Rocky finished his call, slammed down the phone, felt eyes on him, cocked his hand to shade a peering look through the window, and then walked out to her car. He grinned as he came closer.

“I thought to myself, that can’t be Marlene Ciampi in a orange Volvo,” he said, “but I was wrong. All right, she had the VW, she’s a old hippie, I can live with that, but a Volvo?”

Marlene grinned back and got out of the car. “They’re very reliable,” she said primly.

“Oh, yeah, and safe. Hey, I got a cherry ’78 Trans I could put you in. Silver flake lacquer?”

“Rocky, give me a break. I’m an old lady with a big dog.”

“So get a poodle. You belong in serious wheels, Marlene.” He looked her boldly up and down. “Meanwhile, you’re still the hottest thing in the borough.”

“Thank you. You probably clean up pretty good yourself. How’s Terry?”

After that they spent a pleasant fifteen minutes catching up on the old gang, many of whom had stayed close to home.

“So, what’re you, visiting the folks?” Rocky asked when that had run its course.

“Yeah, I’ll fall by after, but really, I needed to talk with Chester.”

Rocky’s face took on a pained expression. “Ah, shit, Marlene. .”

“No trouble this time, honest to God, Rocky, I just want to talk to him.”

“He quit on me, Marlene. I ain’t seen him in a week.”

“Horseshit, Rocky.” She gave him that look, the one they had both learned from the nuns. He sagged, sighed, said, “Not with the dog, Marlene.”

“No dog, and there wouldn’t have been one last time, if he hadn’t tried to bash my head in with a body hammer.”

Rocky was still frowning and shaking his head when Marlene leaned into him, grabbed the collar of his coverall at an unsoiled spot, and said, “And I also came by to see a real good old friend,” with which she planted a semi-sisterly kiss full on his mouth.

He gasped. He rolled his eyes to heaven and flapped his hand, as if it were on fire. “Oh, marone!” he said, and then, “Marlene, you’re gonna burn in Hell, you know that.”

“Yeah, but they’ll have to catch me first. Where is he?”
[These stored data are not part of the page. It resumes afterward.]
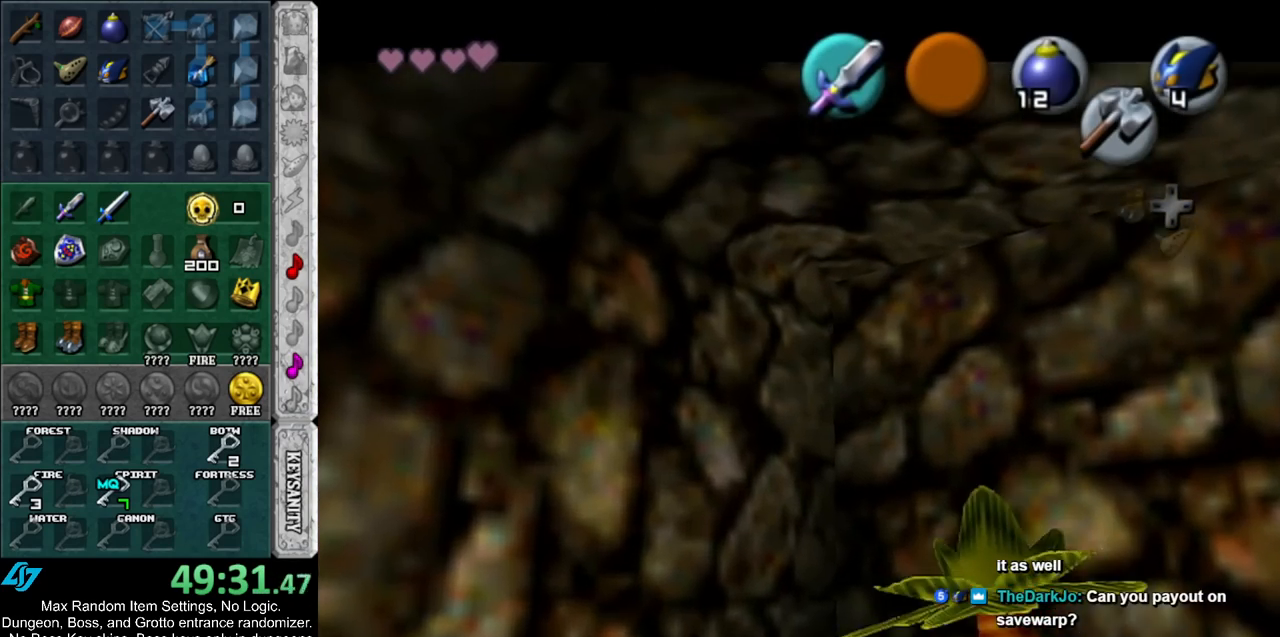
{"buttons": [], "left_stick": "down", "right_stick": "center", "events": [[150, "left_stick", "down"], [167, "B", "down"], [200, "A", "down"], [267, "A", "up"], [267, "B", "up"], [367, "A", "down"], [367, "B", "down"], [433, "A", "up"], [433, "B", "up"]]}
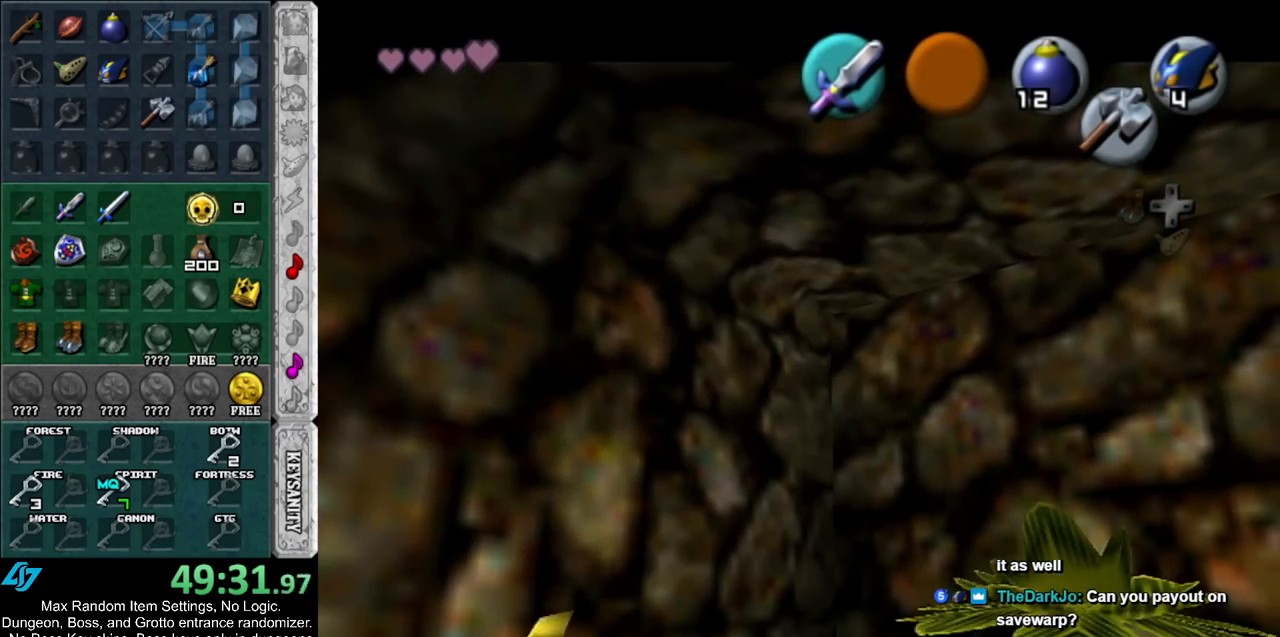
{"buttons": [], "left_stick": "down", "right_stick": "center", "events": [[17, "A", "down"], [17, "B", "down"], [83, "A", "up"], [100, "B", "up"], [200, "A", "down"], [200, "B", "down"], [267, "A", "up"], [267, "B", "up"], [333, "B", "down"], [367, "A", "down"], [433, "A", "up"], [433, "B", "up"]]}
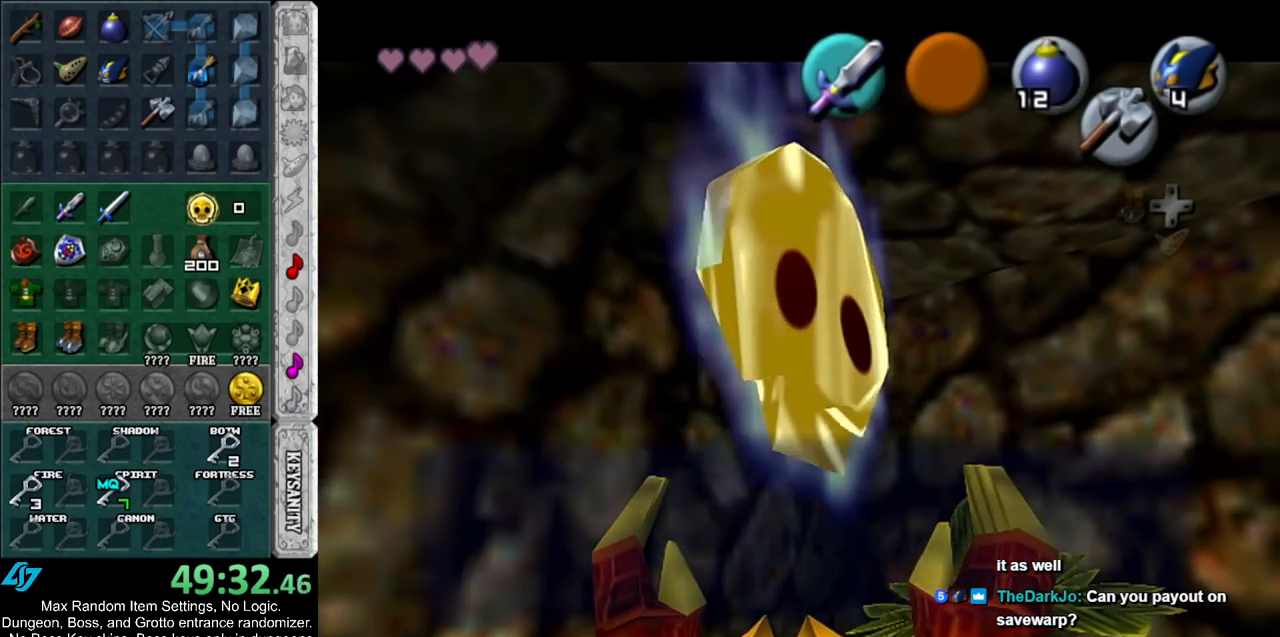
{"buttons": [], "left_stick": "down", "right_stick": "center", "events": [[300, "A", "down"], [383, "A", "up"]]}
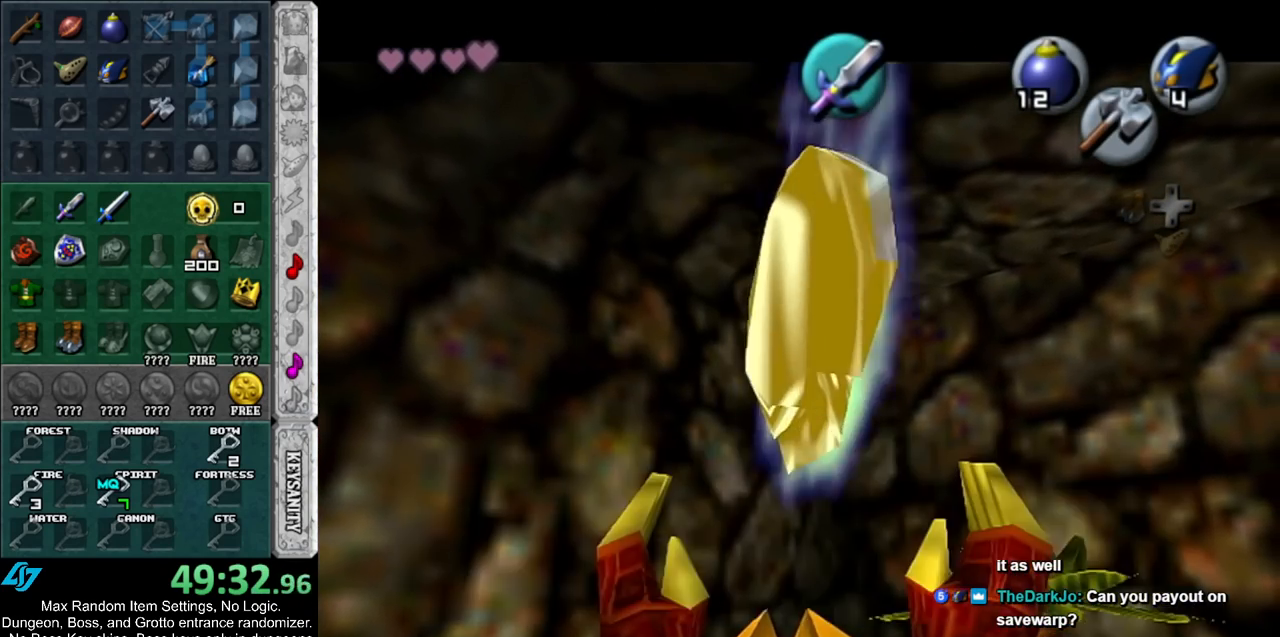
{"buttons": ["L1"], "left_stick": "up", "right_stick": "center", "events": [[150, "A", "down"], [283, "A", "up"], [283, "L1", "down"], [383, "left_stick", "up"]]}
Rocky punched a thumb over his shoulder. “Back in bay three. Be nice, now.”

Marlene stood in the doorway of the cinder-block room and watched Chester Durrell fill a dent. He was a small, narrow, dark man of mixed Latin and Irish ancestry, with long black hair tucked under a reversed ball cap. His sleeves were rolled back, showing muscular forearms, the dun skin elaborately illustrated with blue, red, and green tattooing. His long fingers worked a pad of wet sandpaper back and forth on a gray patch of Bondo on the neatly masked rear fender of a new black Lincoln. Marlene knew that Chester had a city-wide rep as a body guy, and that in a couple of hours you would need an electron microscope to know that the bright black surface had ever been marred.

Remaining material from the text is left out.